SEBI’s Consultation on InvIT & REIT Regulations: Key Proposals and Impact Analysis

On February 5, 2026, the Securities and Exchange Board of India (SEBI) released a Consultation Paper proposing targeted changes to the SEBI (Real Estate Investment Trusts) Regulations, 2014 (REIT Regulations) and the SEBI (Infrastructure Investment Trusts) Regulations, 2014 (InvIT Regulations).

The Paper originates from SEBI’s Department of Debt and Hybrid Securities and reflects inputs from the Indian REITs Association (IRA), Bharat InvITs Association (BIA), and the Hybrid Securities Advisory Committee (HYSAC). Stakeholder comments were invited up to February 26, 2026.

The proposed reforms seek to address four specific friction points that have emerged as REITs and InvITs in India have evolved into mainstream capital market instruments:

  1. Treatment of special purpose vehicles (SPVs) once a PPP concession ends.
  2. Overly restrictive criteria for liquid mutual fund investments by REITs and InvITs.
  3. Unequal regulatory treatment of greenfield exposure between public and private InvITs.
  4. Unclear regulatory boundaries around the use of borrowings when Net Borrowings cross 49% of asset value.

Each of these issues has direct consequences for how InvITs and REITs structure transactions, manage portfolios, and deploy capital across the lifecycle of infrastructure and real estate assets.

Regulatory Context: Investment Framework for REITs and InvITs

REITs and InvITs are governed by a calibrated investment regime which balances investor protection with operational flexibility. Both frameworks impose:

  • A core investment requirement that at least 80% of the value of assets must be deployed in specified qualifying assets (e.g., completed and revenue-generating projects or eligible infrastructure projects).
  • A residual 20% allowance for other prescribed categories of investments, such as liquid instruments, certain equity or debt exposures, and, in the case of public InvITs, limited greenfield exposure.

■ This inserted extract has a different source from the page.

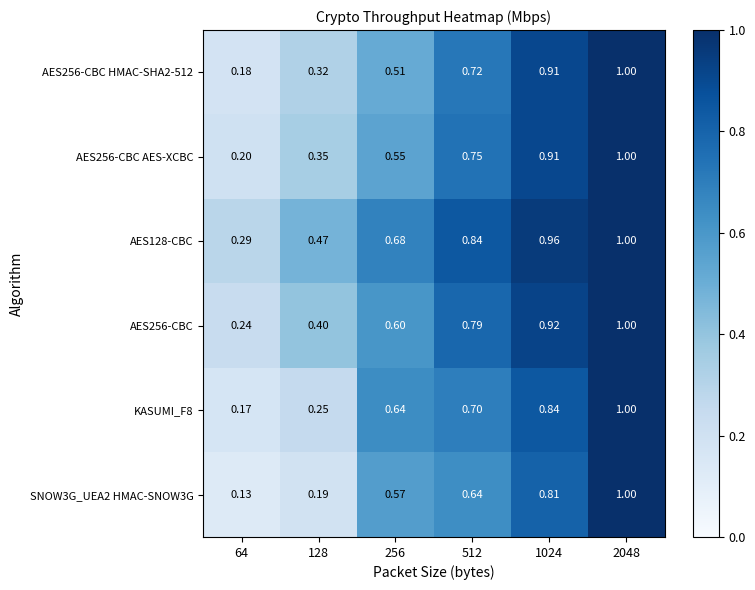

Which series has the widest spread of values?

SNOW3G_UEA2 HMAC-SNOW3G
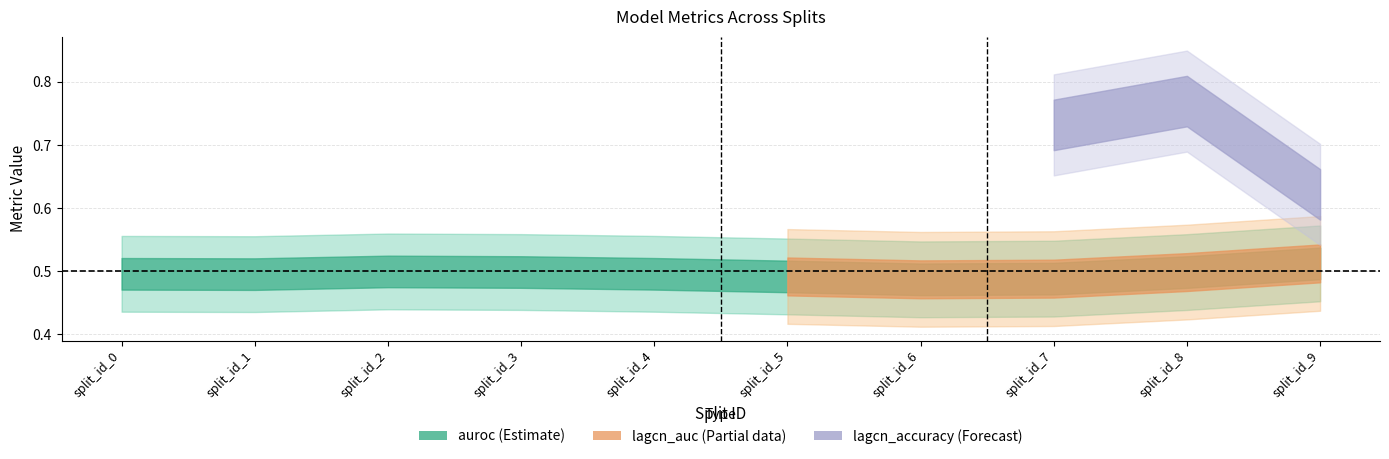

Which has a higher value, split_id_9 or split_id_3?

split_id_9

While this structure was originally crafted to lend predictability and stability to these products, practical experience has highlighted certain rigidities, notably:

  1. SPVs after concession expiry: When PPP projects revert to the concessioning authority, the holding entities cease to meet the technical SPV definition despite continuing legal, tax, and contractual obligations.
  2. Narrow liquid fund universe: High credit risk thresholds for mutual fund investments led to over-concentration in a very small subset of liquid schemes.
  3. Greenfield access gap: Public InvITs could invest up to 10% in greenfield assets, while private InvITs—ironically catering to more sophisticated investors—were denied similar flexibility.
  4. **Ambiguity on “development” for borrowings above 49%😗* Absence of a precise regulatory meaning for “development of infrastructure projects” raised question marks over refinancing, capex and major maintenance spending.

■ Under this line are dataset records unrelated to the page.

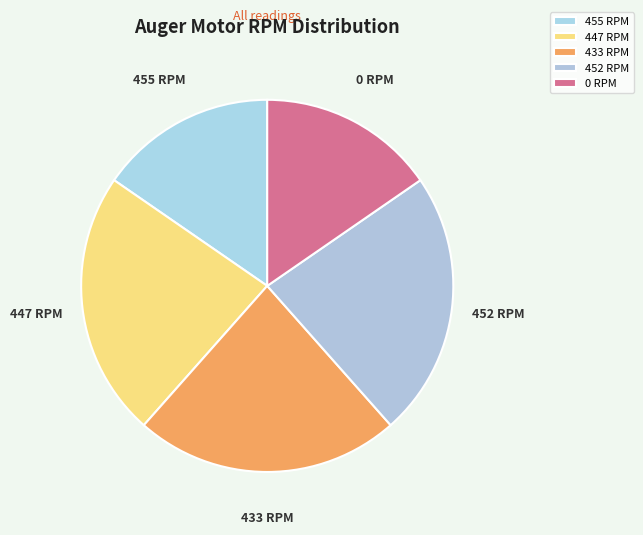

Count the number of slices in the pie.

5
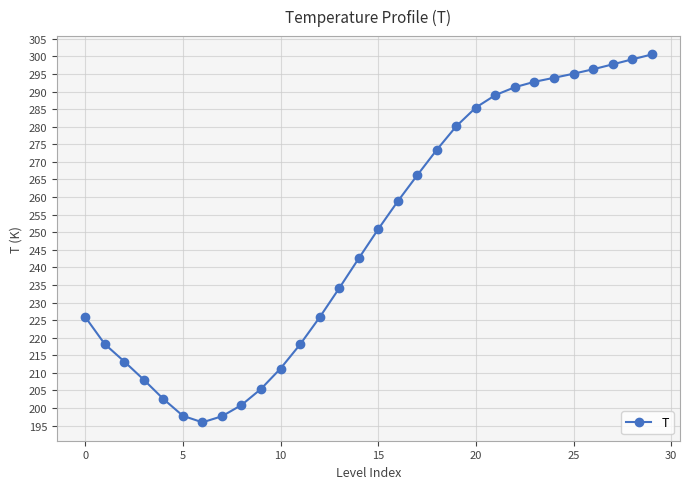

What is the average value?

248.9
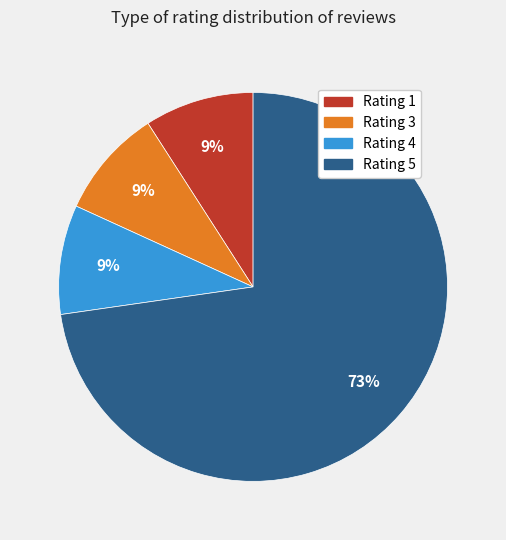

To the nearest percent, what is the difference between the Rating 5 and Rating 3 slice percentages?

64%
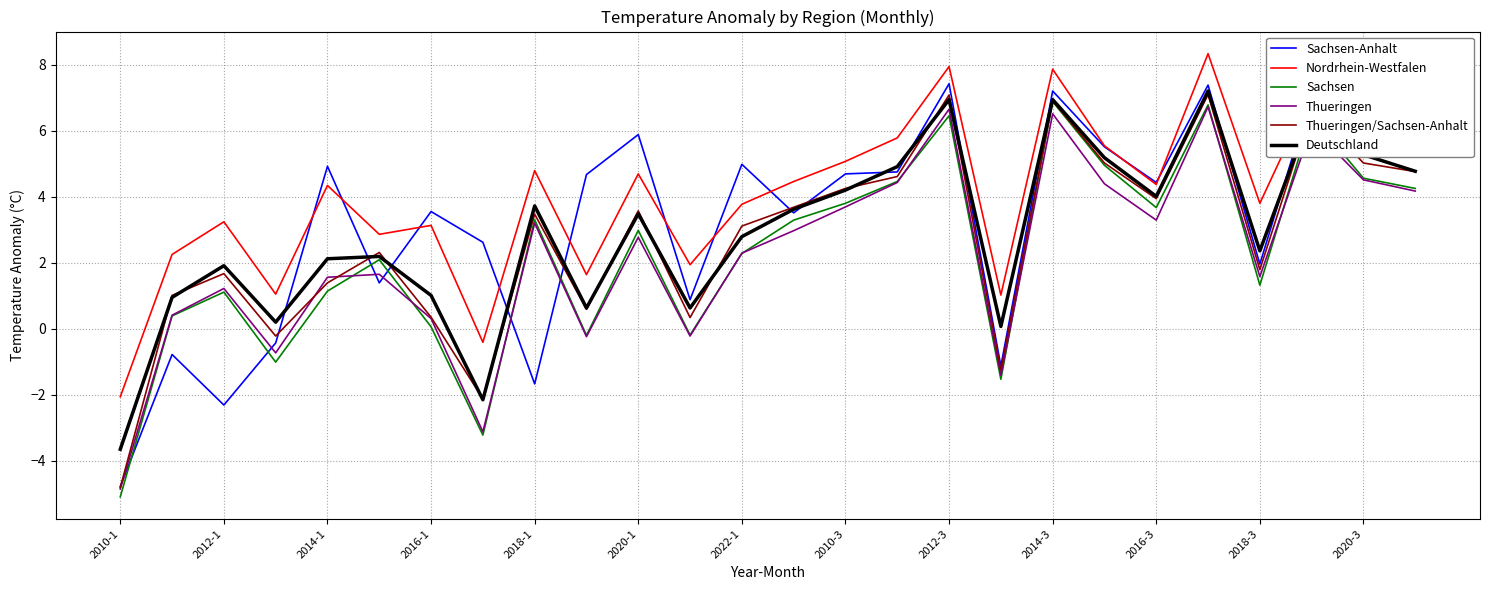

Which series has the largest total across all categories?

Nordrhein-Westfalen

The Consultation Paper tackles these four issues through discrete but inter-linked proposals.

1. Post-Concession SPV Status for InvITs

Existing Issue

Under the InvIT framework, an SPV is defined in Regulation 2(1)(zy) as an entity that holds at least 90% of its assets directly in infrastructure projects. In PPP arrangements, on concession expiry or termination, the project often reverts to the concessioning authority. At that point:

  • The project drops off the SPV’s balance sheet.
  • The SPV technically no longer qualifies as an SPV under the InvIT Regulations.

However, winding up such entities immediately is rarely feasible. SPVs may still be dealing with:

  • Income Tax or GST assessments,
  • Pending disputes and arbitration,
  • Defect liability obligations,
  • Statutory compliances or residual contractual exposures.

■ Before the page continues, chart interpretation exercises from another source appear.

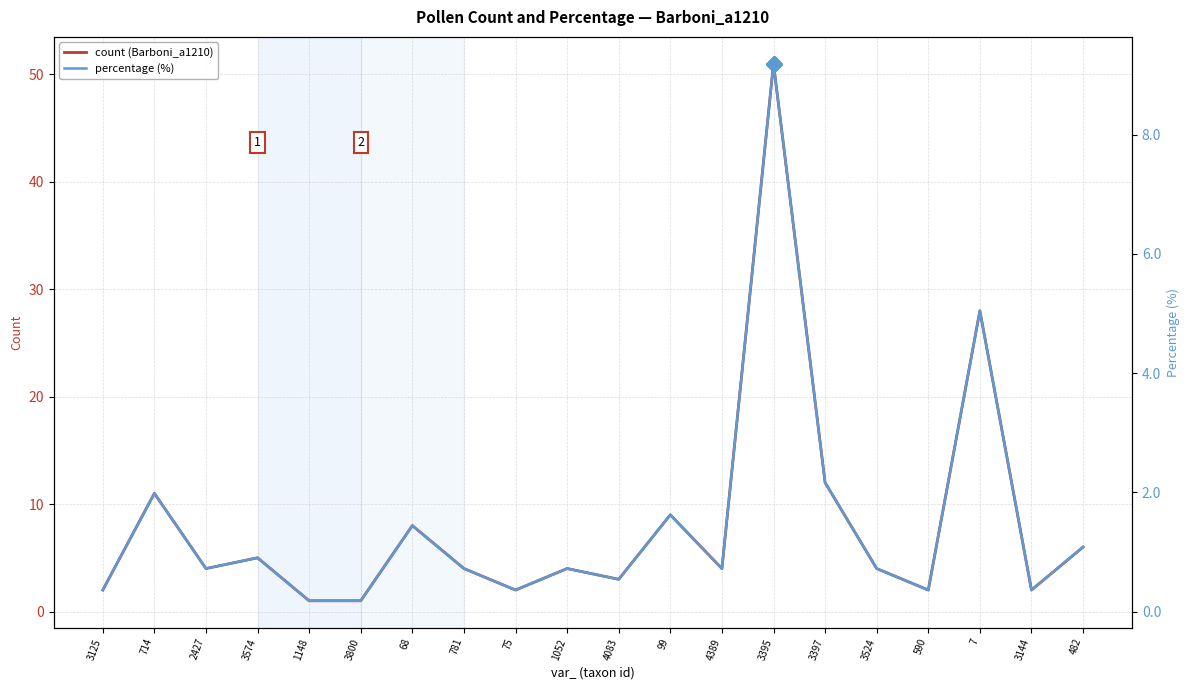

How many categories are shown in the chart?

20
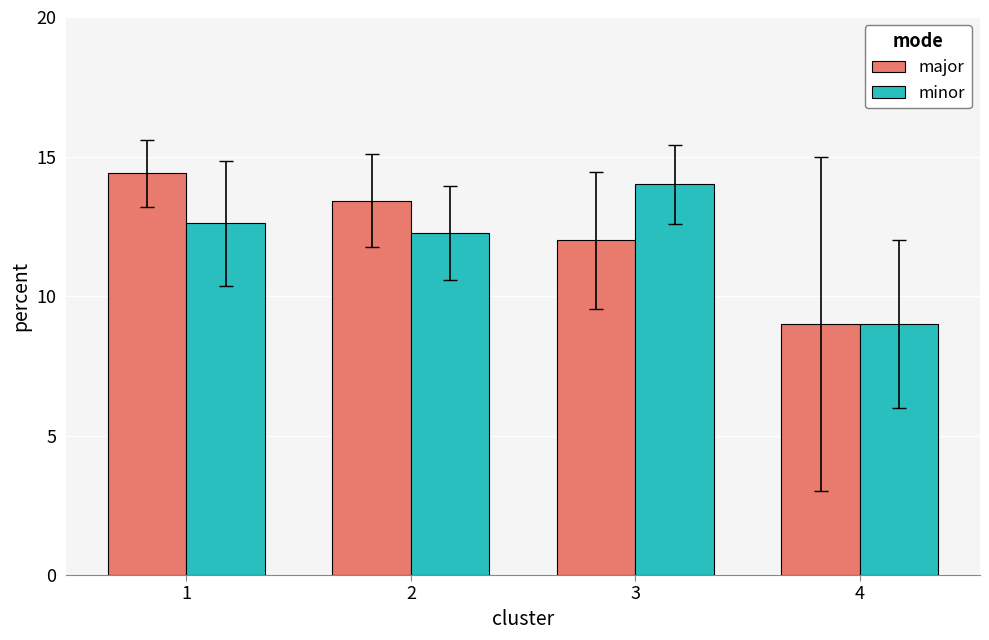

At which category is the sum across all series the highest?

1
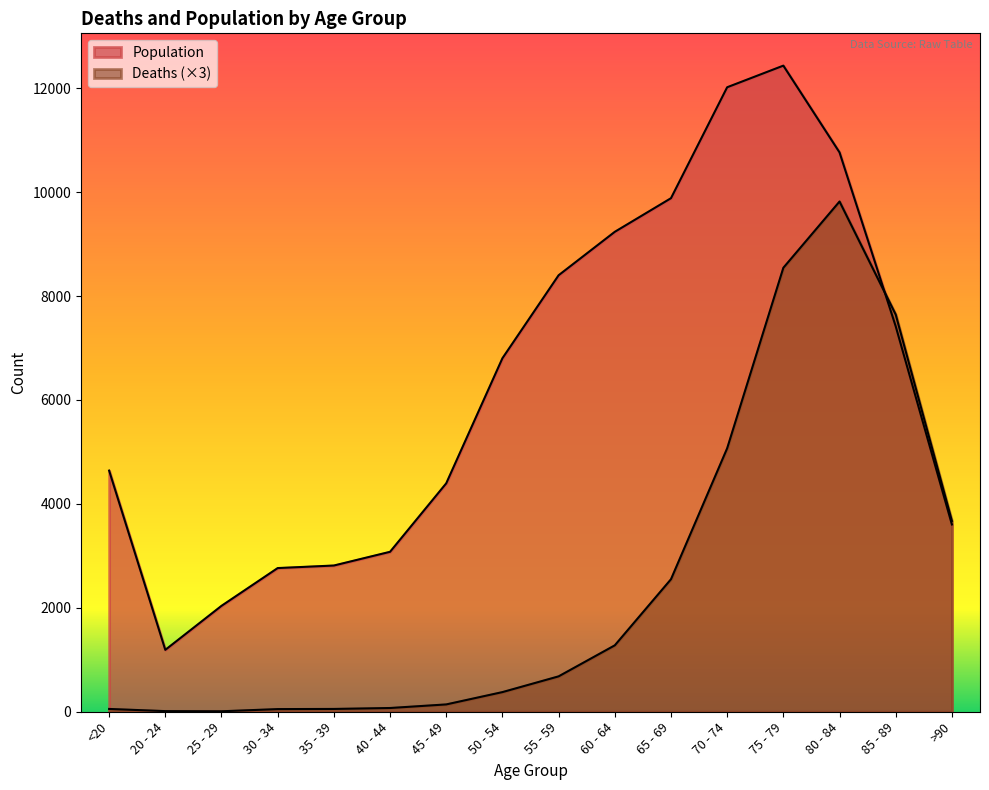

At which label does Population first exceed 6803?

55 - 59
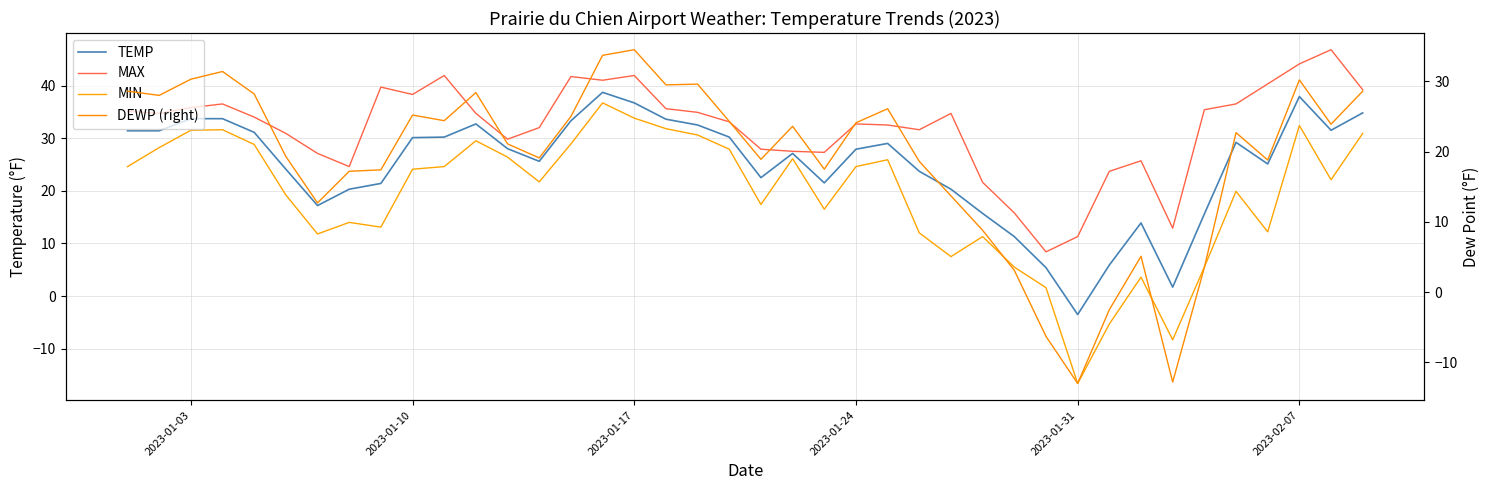

At how many categories does at least one series exceed 39?

9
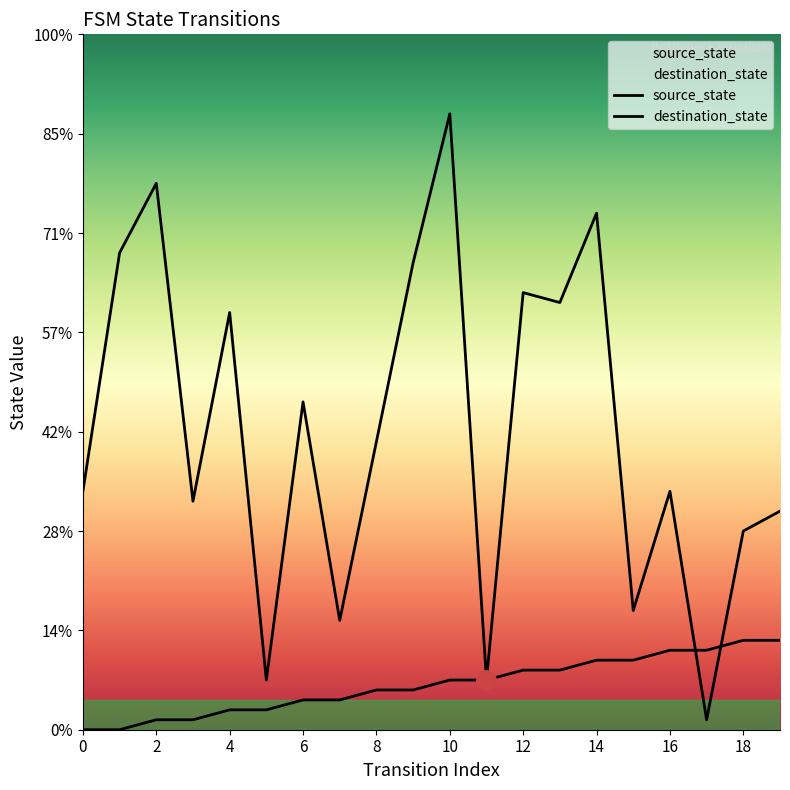

List the series in order of their peak value, lowest first.

source_state, destination_state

This left InvITs with a structural dilemma: they were required to continue holding equity in entities that no longer fulfilled the regulatory SPV criteria, but could not be dissolved in practice.

Proposed Change

SEBI has proposed an amendment to the definition of SPV in Regulation 2(1)(zy) to ensure that an entity which had earlier qualified as an SPV does not immediately lose that status merely because the PPP concession has ended, subject to certain conditions and enhanced disclosures.

The key elements of the proposal are:

  1. SPV status retention with conditions

    • Expiry or termination of the concession agreement would not, by itself, disqualify the company or LLP as an SPV.
    • This relief would apply only where the Investment Manager follows a structured exit or transition plan.
  2. Mandatory exit or redeployment within a defined period
    The Investment Manager would be required, within one year from the later of the following events, to:

    • Exit the investment (sale, liquidation, or winding up); or
    • Acquire a new infrastructure project within the same SPV or through an appropriate restructuring.